In West Bengal, India, roots taken by women, esp prostitutes, for permanent contraception (Studies have shown total inactivation or suppression of the reproductive system).

Studies
• Moringa preparations have been cited often in scientific literature as antibiotic, antiinflammatory, hypocholesterolemic and hypoglycemic. However, many of the reports are not placebo-controlled randomized clinical trials.
• Antiinflammatory / Anti-tumor: Anti-inflammtory and Antitumor Activities of Seeds Extracts of Malunggay—A study showed the crude ethanol extract of dried seeds inhibited the carrageenan-induced inflammation in the hind paw of mice by 85% at a dosage of 3 mg/g body weight;  the mature green seeds by 77%. The crude ethanol extract also inhibited the formation of Epstein-Barr virus-early antigen (EBV-EA) induced by 12-0-tetradecanoylphorbol-13-acetate (TPA). At a dosage of 100 ?g/ml, the extract inhibited EBV-EA formation by 100% suggesting its antitumor-promoting activity. <Abstract:http://www.stii.dost.gov.ph/pjsweb/data/antitumor_of_malunggay.htm&gt;
• Cancer: Possible Role of Moringa oleifera Lam. Root in Epithelial Ovarian Cancer: Study suggests a role for M Oleifera, shown to interfere with cytokine pathways.
• Asthma: Antiasthmatic activity of Moringa oleifera Lam: A clinical study: Study showed improvement in forced vital capacity, FEV1, and peak expiratory flow rate. It suggests a usefulness for MO seed kernel in patients with asthma.
• Antibiotic: 50 years ago, a study yielded Pterygospermin, a compound that readily dissociates into two molecules of benzyl isothiocyanate which has been shown to have antimicrobial properties. Unfortunately, many of the reports of antibiotic efficacy in humans were not from placebo controlled, randomized clinical trials.
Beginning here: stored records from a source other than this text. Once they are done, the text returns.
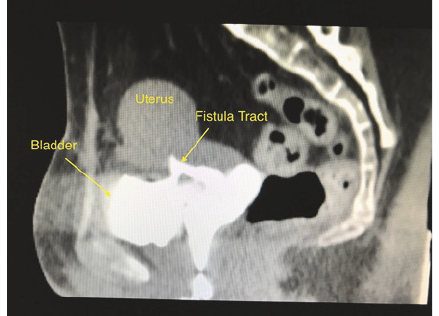
Figure 3: Sagittal view of contrast-enhanced CT scan demonstrat- ing the connection between bladder and uterus.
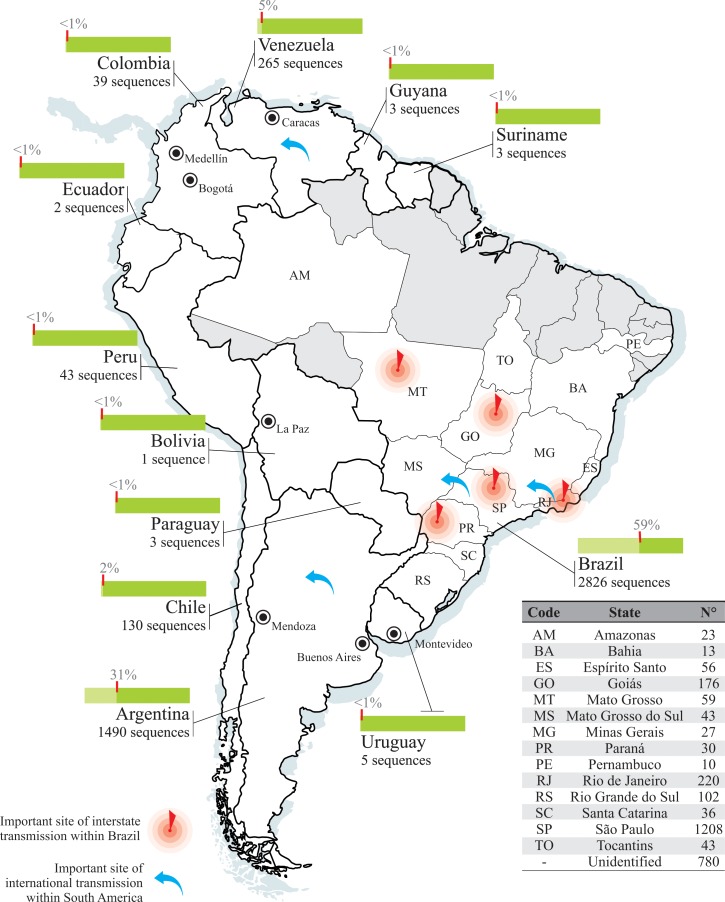
Geographic distribution and proportion of HIV-1 subtype B pol sequences from South American countries.Map shows locations of the HIV-1 subtype B sequences included in the dataset. The proportion (green bars) and the total number of sequences analyzed from each location is indicated. A compilation of all sequences from the Brazilian set and its respective state of sampling is indicated at the table included in the figure. Black dots indicate the cities sampled in this study. Sequences from Venezuela were sampled at Caracas (n = 213), from Colombia were sampled at Medellín (n = 32) and Bogotá (n = 7), the unique sequence from Bolivia was sampled at La Paz, sequences from Argentina were sampled at Mendoza (n = 2) and Buenos Aires (n = 1238), and sequences from Uruguay were sampled at Montevideo. For the rest of the countries the sequences had no identification of sampling region. Gray-shaded areas indicate regions not included in this study.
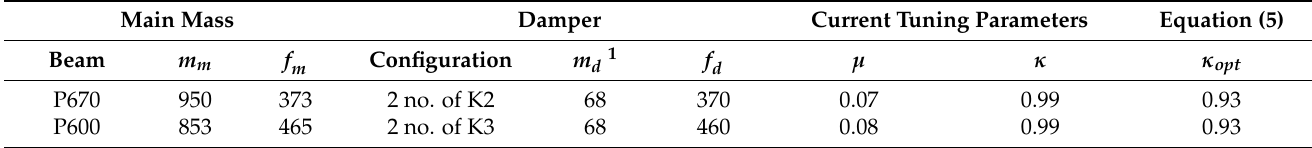
Table 4. Tuning the core-coating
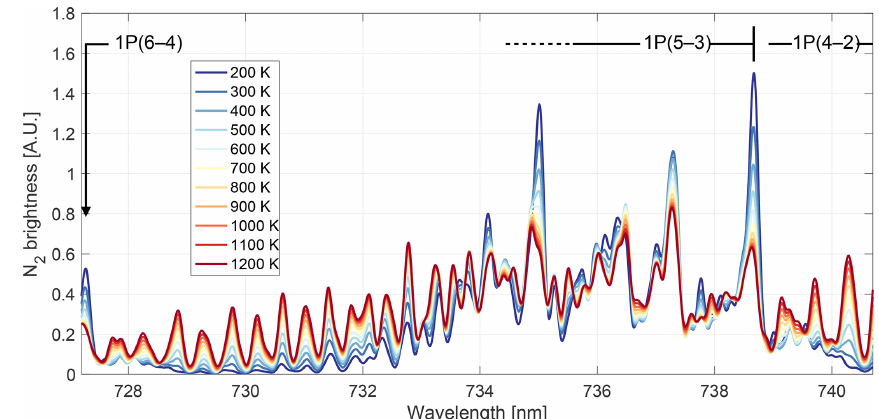
Figure 4. Synthetic N 2 spectra at different rotational temperatures. The rotational band and, where present, band heads are labelled above the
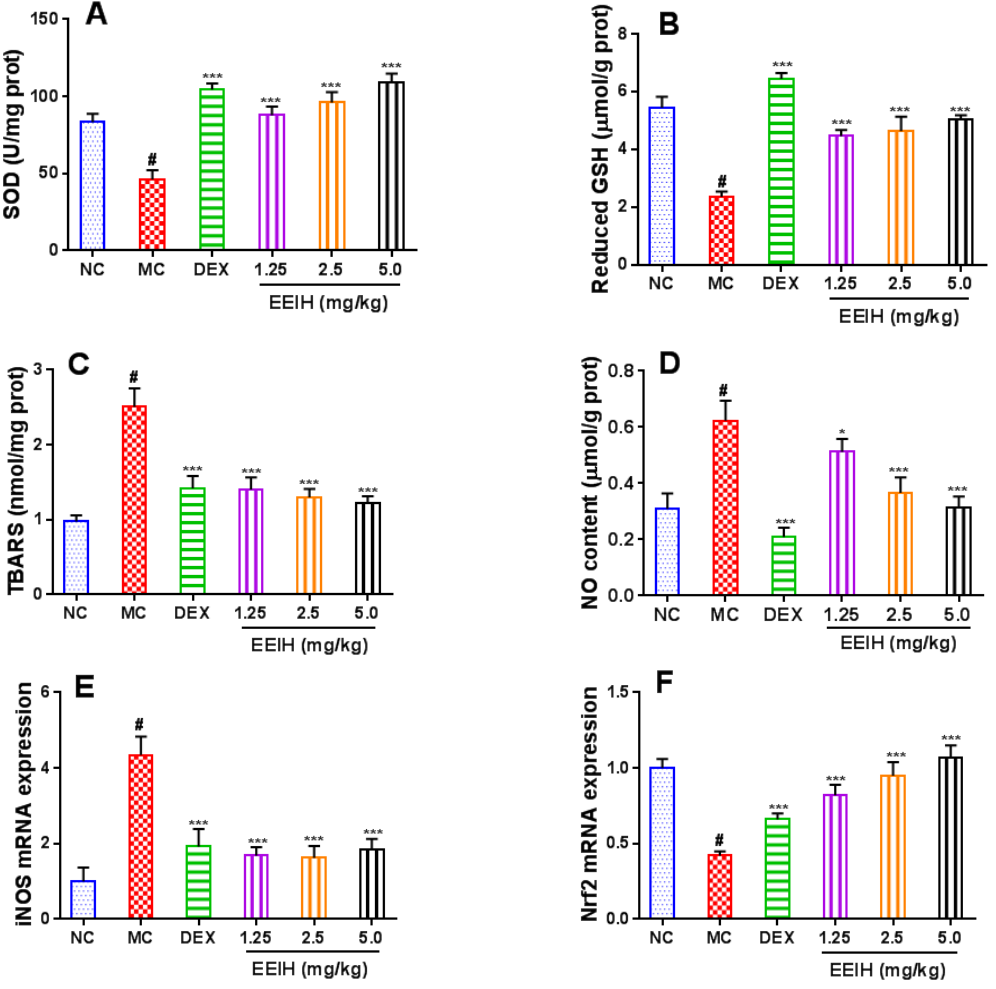
Figure 7. Effects of EEIH on SOD ( A ), reduced GSH ( B ), TBARS ( C ), and NO ( D ) levels as well as the mRNA expression of iNOS ( E ) and Nrf2 ( F ) in liver tissue of LPS-treated mice. The values are presented as the means ± SD ( n = 5). P values were determined by ANOVA and a Tukey post-hoc test. Significant differences compared to the normal control group (NC) are designated as # p < 0.001, those compared to model control group (MC) as * p < 0.05 and *** p < 0.001.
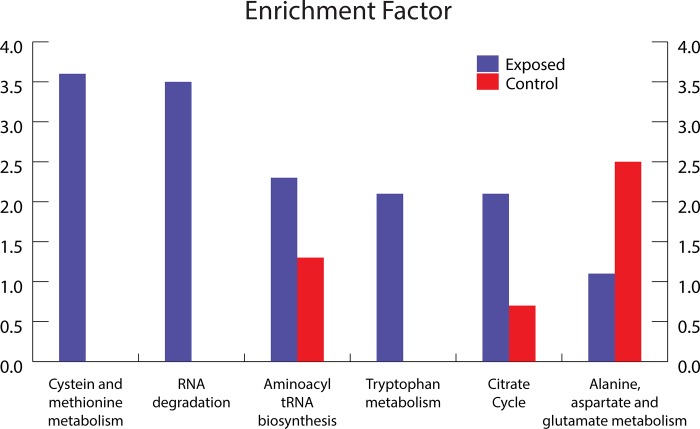
Bar plot of KEGG categories (x-axis) with corresponding enrichment factors (y-axis).Categories with a minimum enrichment factor of two for either UVC/vacuum (blue) treated or control (red) conditions are mapped. An enrichment factor of zero means that not a single protein in this category was upregulated in the displayed condition.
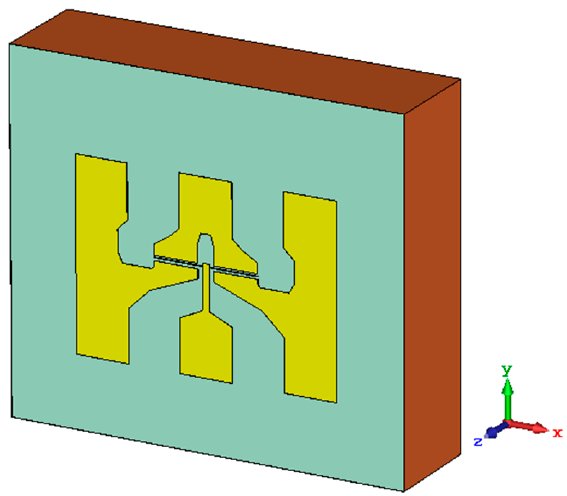
Figure 5. 3D view of the structure used in the simulation, the three spatial axis are shown. The vertical layout of the device defined in the model is the one presented in Figure 1a. The thickness of the gold layer used to fabricate the top electrodes and contact pads was 300 nm. A top passivation layer of SiO 2 with a thickness of 4 mm was added on top of the metallization layer. In simulations it is assumed that the simulated structure (Figure 5) was surrounded by air. Four values of L g were studied (0.50, 0.25, 0.15, and 0.10 µ m) in order to investigate if the transistor gate itself has a significant impact on the coupling of THz radiation to the channel.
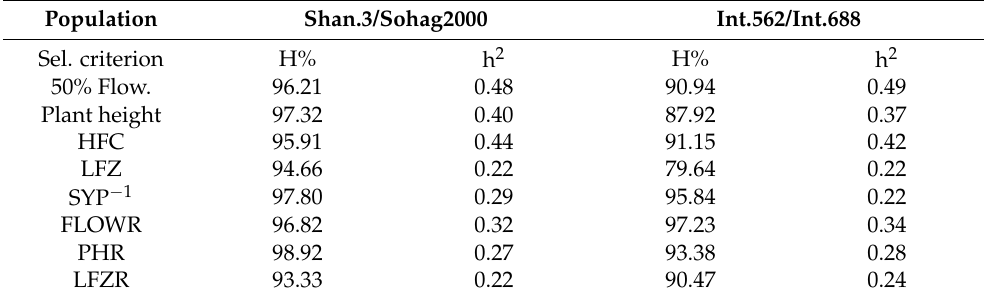
Table 5. Heritability in the broad (H%) and narrow sense (h 2 ) as estimated by parent–offspring regression (F 4 /F 3 ) for the selection criteria for both populations. Population Shan.3/Sohag2000 Int.562/Int.688 Sel. criterion H% h 2 Plant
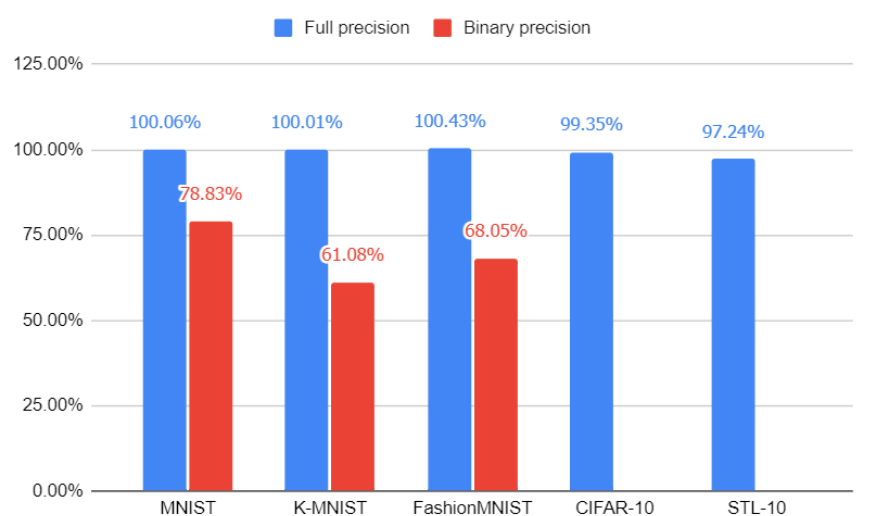
Figure 11. Correct Rate Performance Ratio of MLUTNet and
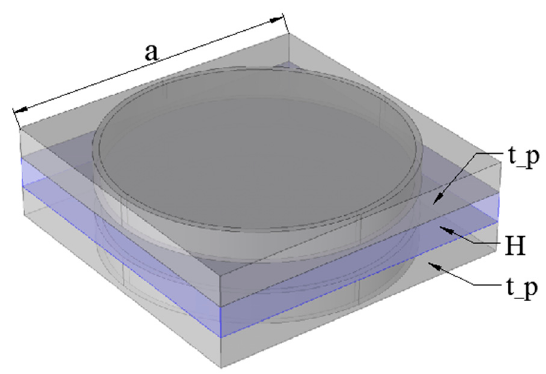
Table 1. Material parameters.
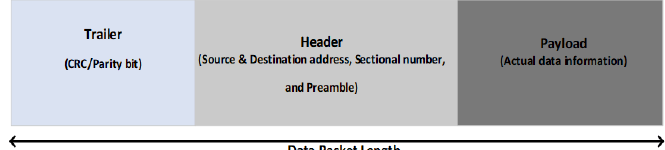
Figure 3. Packet Length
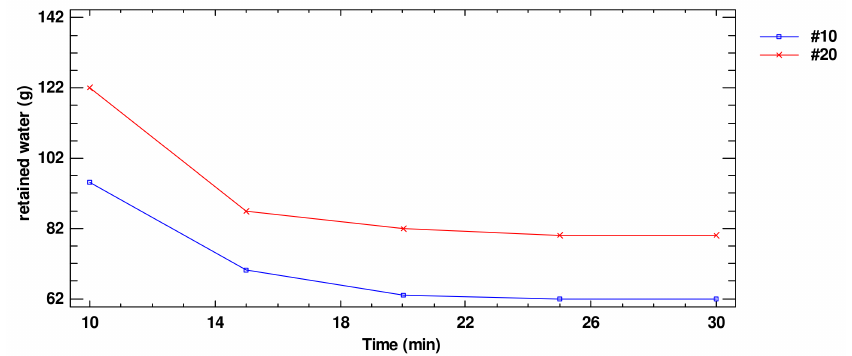
Figure 4. Retained water as a function of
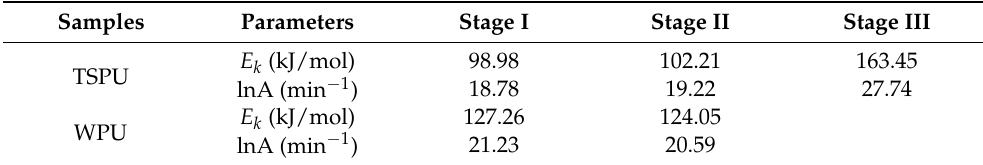
Table 2. Kinetic parameters characterizing the pyrolysis stages of PU *. Samples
Recent studies have demonstrated possible efficacy against H. pylori.
• Hormonal properties / Abortifacient: Biochemical observations and histologic findings have been correlated with the anti-implantation action of aequous extracts, one possible explanation for its use as an abortifacient. source
• Antiurolithiatic: Study showed lowering of stone forming constituents in the kidneys of calculogenic rats with the use of aqueous and alcoholic extracts of MO suggesting antiurolithiatic activity.
• Antimicrobial / Water Purifyiing: Study of MO seeds paste for water purification yielded a steroidal glycoside, strophantidin, a bioactive agent in the seed. The seed paste was found effective in clarification and sedimentation of inorganic and organic matter in raw water, reducing total microbial and coliform counts by 55% and 65% respectively, in 24 hours, compared to alum with 65% and 83% reduction.
• Antipyretic / Wound Healing: Study of the ethanolic and ethyl acetate extracts of MO showed significant antipyretic activity in rats; the ethyl acetate extract of dried leaves showed significant wound healing on rat wound models.
• Analgeic: Previous studies have shown analgesic activity from the leaves of MO. This study on the alcoholic extract of MO seeds showed potent analgesic activity comparable to that of aspirin dose of 25 mg/kg BW.
• Hepatoprotective / Antioxidant: Study concluded that the alcoholic extracts of MO produced significant hepatoprotective and antioxidant activity, the aqueous extracts of the fruit less than the alcoholic extract.